• [WHAT YOU NEED TO DO] Rewrite each of the rows below with every "2022" changed to "2023" and nothing else altered, and leave the pictures out of your answer.

• [MATERIAL PROVIDED]
>>

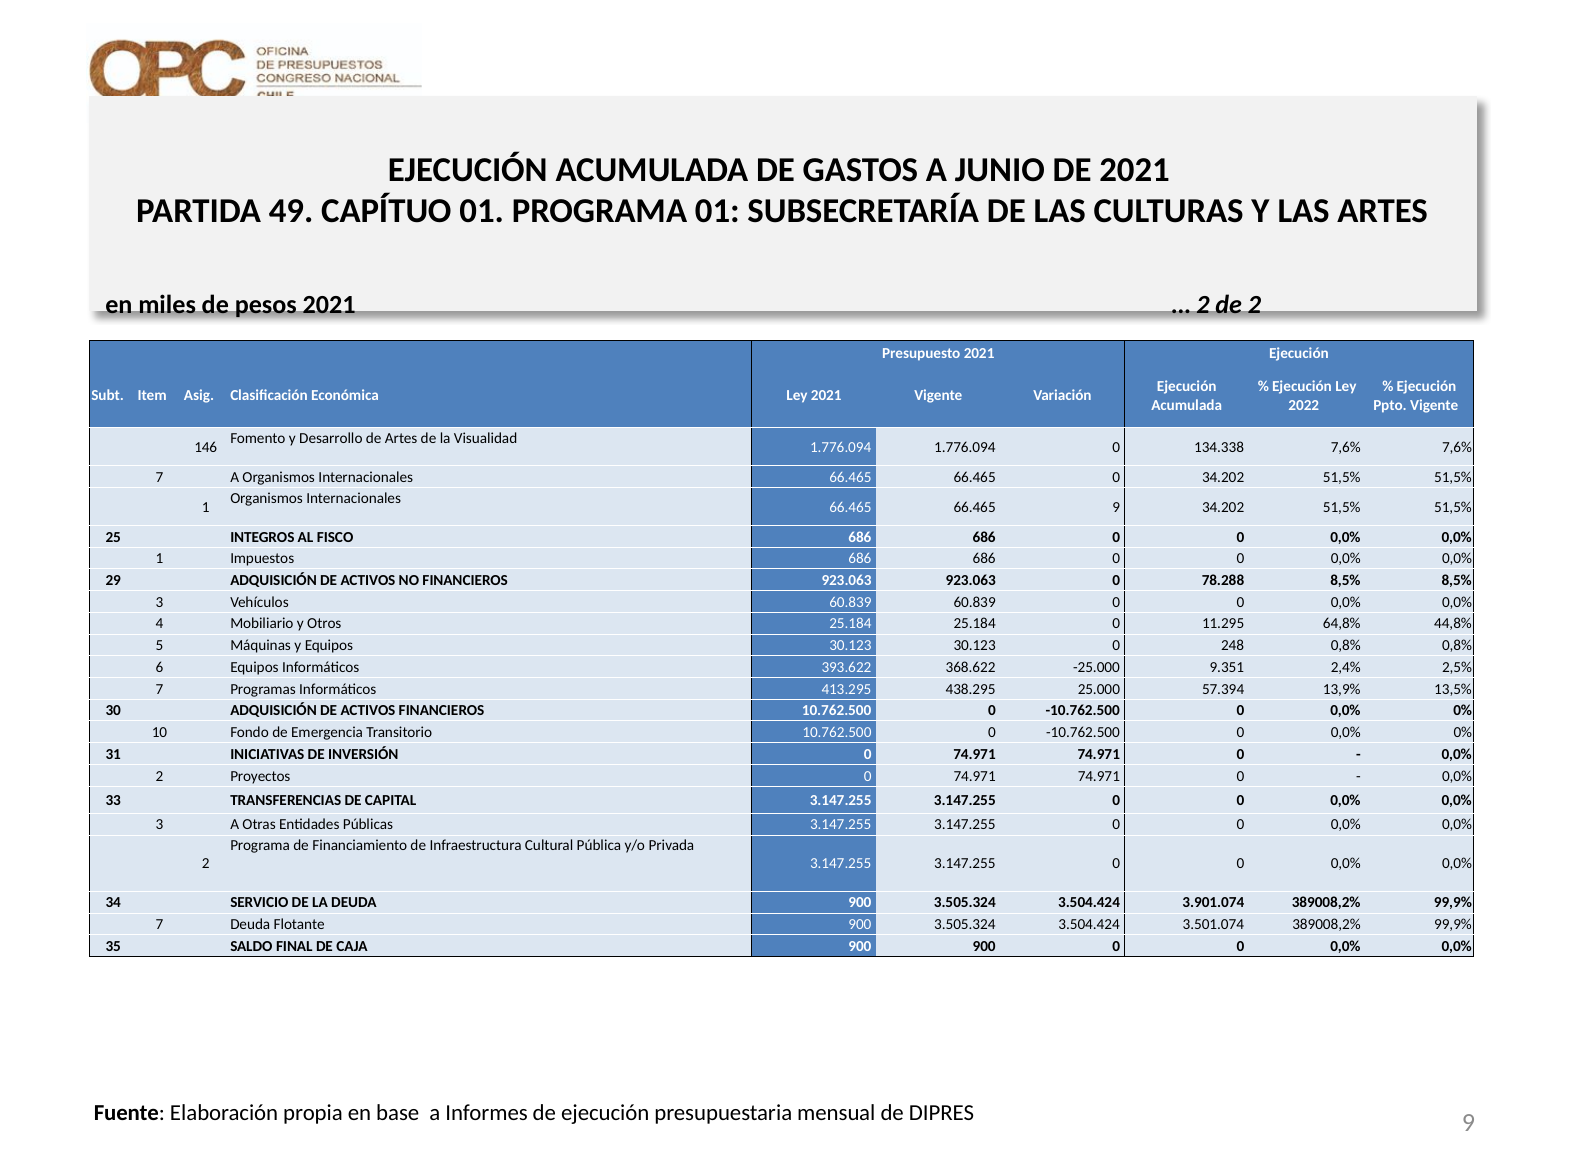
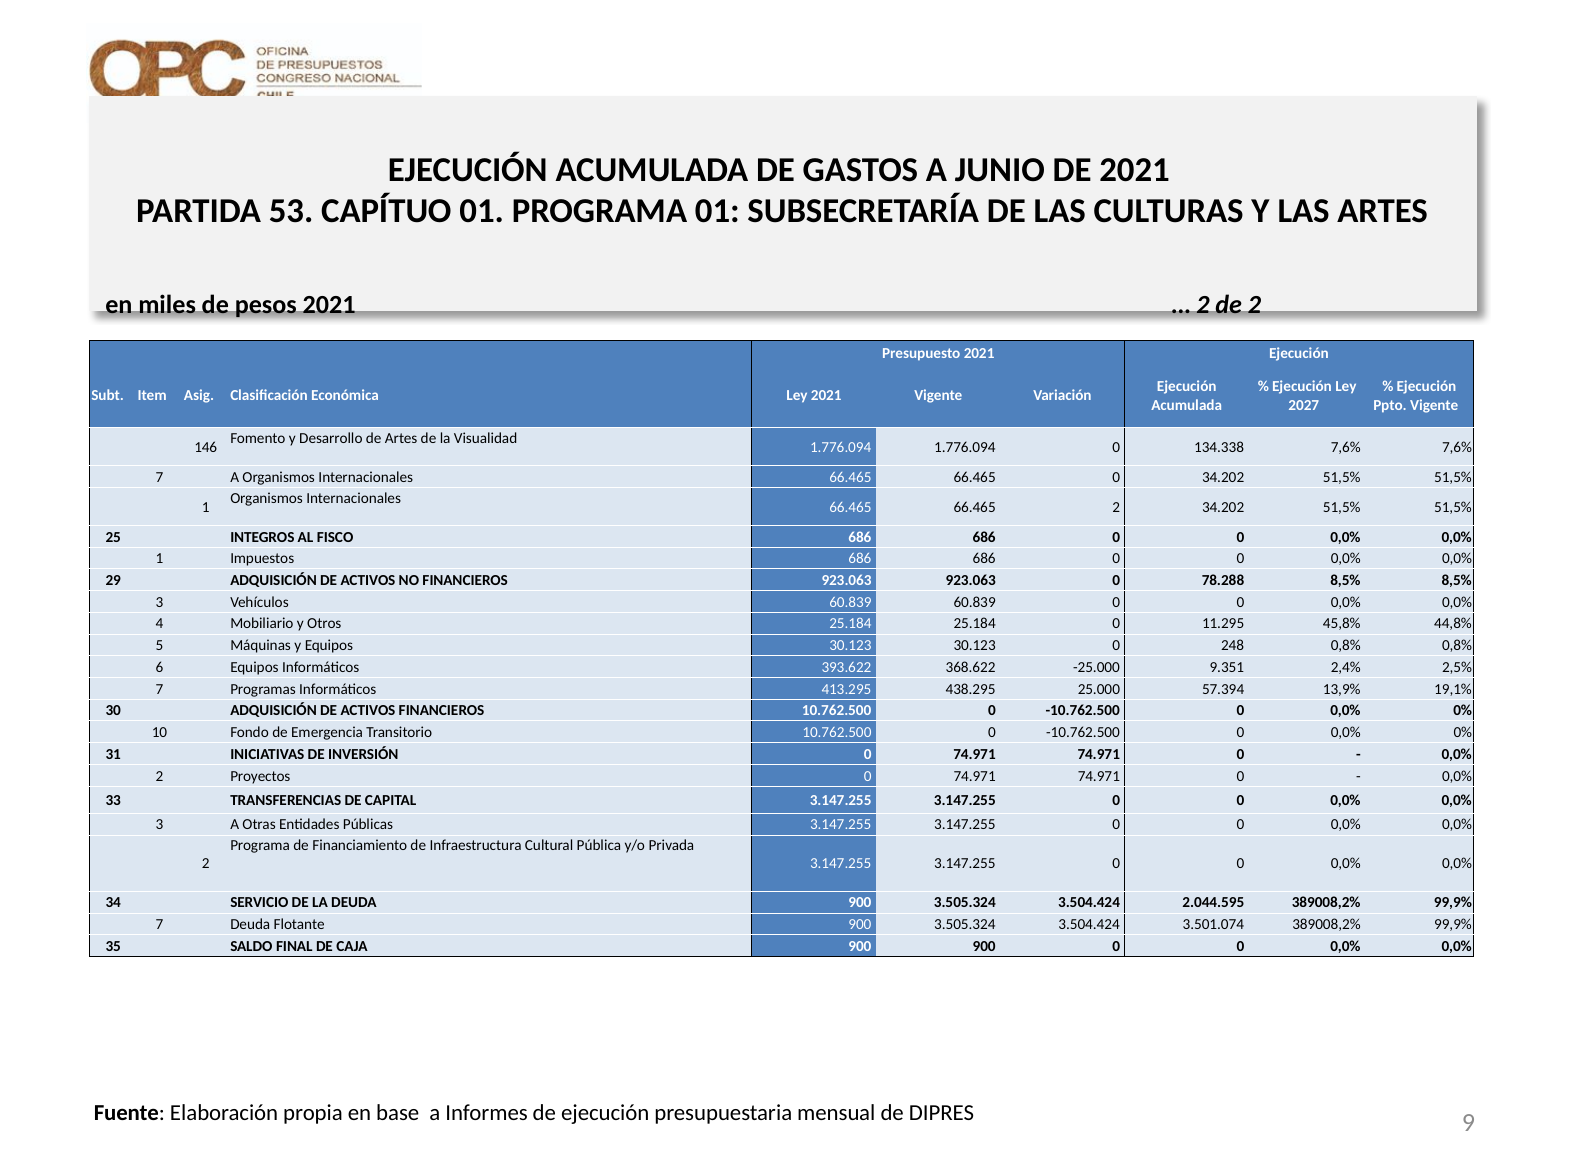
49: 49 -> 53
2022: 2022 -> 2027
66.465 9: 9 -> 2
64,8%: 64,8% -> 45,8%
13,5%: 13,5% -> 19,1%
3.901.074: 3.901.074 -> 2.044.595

<<

• [CORRECT RESPONSE]
49: 49 -> 53
2023: 2023 -> 2027
66.465 9: 9 -> 2
64,8%: 64,8% -> 45,8%
13,5%: 13,5% -> 19,1%
3.901.074: 3.901.074 -> 2.044.595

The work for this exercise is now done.